Please count how many lines in the items below contain the word "wearing", and reply with that number alone.

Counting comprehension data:

>>>

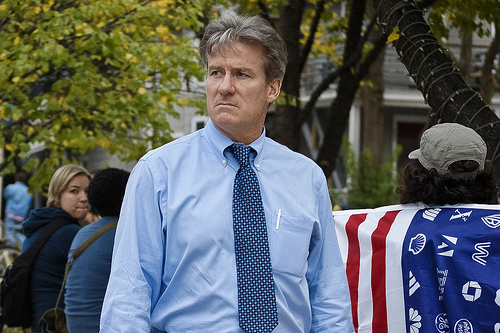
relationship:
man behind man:
[393, 123, 500, 208] [98, 10, 354, 331]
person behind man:
[62, 166, 129, 331] [98, 10, 354, 331]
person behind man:
[13, 163, 94, 333] [98, 10, 354, 331]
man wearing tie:
[98, 10, 355, 333] [220, 144, 280, 331]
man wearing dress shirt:
[98, 10, 355, 333] [97, 114, 360, 333]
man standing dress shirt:
[98, 10, 355, 333] [97, 114, 360, 333]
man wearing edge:
[98, 10, 354, 331] [230, 171, 245, 331]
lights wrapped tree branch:
[376, 5, 487, 133] [375, 6, 486, 152]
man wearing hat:
[393, 123, 500, 208] [412, 115, 488, 188]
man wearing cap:
[393, 123, 500, 208] [408, 121, 485, 179]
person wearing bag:
[13, 163, 94, 333] [0, 208, 100, 330]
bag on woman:
[14, 187, 114, 311] [21, 131, 99, 330]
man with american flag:
[393, 123, 500, 208] [325, 200, 500, 332]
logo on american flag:
[406, 235, 426, 250] [325, 200, 500, 332]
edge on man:
[230, 171, 245, 331] [98, 10, 354, 331]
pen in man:
[272, 209, 284, 230] [144, 31, 326, 319]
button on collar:
[254, 162, 259, 170] [206, 121, 267, 171]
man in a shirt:
[98, 10, 354, 331] [117, 112, 370, 332]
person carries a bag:
[62, 166, 129, 331] [40, 219, 119, 333]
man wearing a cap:
[385, 116, 496, 237] [408, 123, 485, 181]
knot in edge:
[227, 142, 253, 181] [230, 171, 245, 331]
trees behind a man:
[5, 16, 202, 150] [98, 10, 354, 331]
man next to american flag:
[98, 10, 355, 333] [325, 200, 500, 332]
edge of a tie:
[230, 171, 245, 331] [228, 217, 266, 290]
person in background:
[62, 166, 128, 333] [5, 122, 499, 333]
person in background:
[13, 163, 94, 331] [5, 122, 499, 333]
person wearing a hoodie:
[13, 163, 94, 333] [18, 204, 81, 331]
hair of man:
[199, 12, 286, 73] [98, 10, 354, 331]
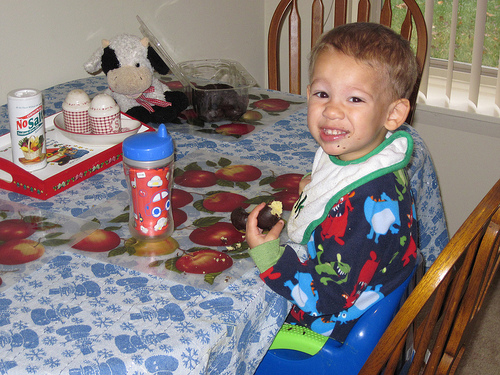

<<<

- **ANSWER TO THIS PROBLEM**: 8